Facebook announced that their declarative data framework, Relay, is out of technical preview and is now open source.

Relay handles data requests in a different way than typical data libraries. Rather than defining every step in the process to retrieve data, Relay lets developers declare the data they need. The framework takes care of the "how". In a post announcing the launch of Relay, Timothy Yung says Facebook needed to build Relay because previous solutions were too fragile:

Relay provides a way for React applications to declaratively specify data requirements instead of imperatively dictating instructions for how to fetch that data.
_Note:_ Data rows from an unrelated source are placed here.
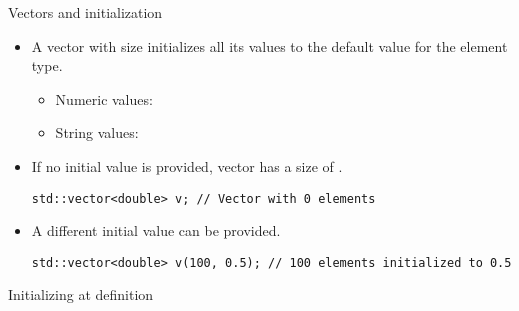 \begin{frame}[t,fragile]{Vectors and initialization}
\begin{itemize}
  \item A vector with size initializes all its values to the default value for the element type.
    \begin{itemize}
      \item Numeric values: 
      \item String values: 
    \end{itemize}

  \vfill
  \item If no initial value is provided, vector has a size of .
\begin{lstlisting}
std::vector<double> v; // Vector with 0 elements
\end{lstlisting}

  \vfill
  \item A different initial value can be provided.
\begin{lstlisting}
std::vector<double> v(100, 0.5); // 100 elements initialized to 0.5
\end{lstlisting}
\end{itemize}
\end{frame}

\begin{frame}
\begin{block}{Initializing at definition}

\end{block}
\end{frame}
And similar to how declarative components allow React to efficiently batch view operations, declarative data requirements allow Relay to efficiently batch network requests.

At the core of Relay is GraphQL, which turns the idea of data requests on its head. Instead of calling a REST endpoint and handling whatever the server sends back, GraphQL lets clients state the data they need and the server responds with just that. Here's an example GraphQL request:


{
  album(id: 12) {
    id,
    title,
    artist {
        id,
        name
    },
    releaseDate,
    upc
  }
}

The response from the server is standard JSON:

{
    "album": {
        "id": 12,
        "title": "Random Access Memories",
        "artist": {
            "id": 1,
            "name": "Daft Punk"
        },
        "releaseDate": "2013-05-17",
        "upc": "888837168618"
    }

}

One advantage of GraphQL is that the server can provide an entire object hierarchy in a single request. In a post on GraphQL, Facebook developer Lee Byron says this is different than "a RESTful service [which] may require multiple round-trips (resource-intensive on mobile networks) or a complex join statement in SQL."

Relay offers colocation, where the data queries live in the same spot as the views. Yung says colocation "makes it easier to spot both under-fetching (data is used in rendering code but not declared) and over-fetching (data is declared but not used in rendering code)."

Albert Still wrote about his experience with Relay and says that while it is powerful, "there is a lot to learn and some of the example code is long in comparison to the short neat examples we saw with React." He recommends spending a few days getting comfortable with Relay and that the end result is "magic".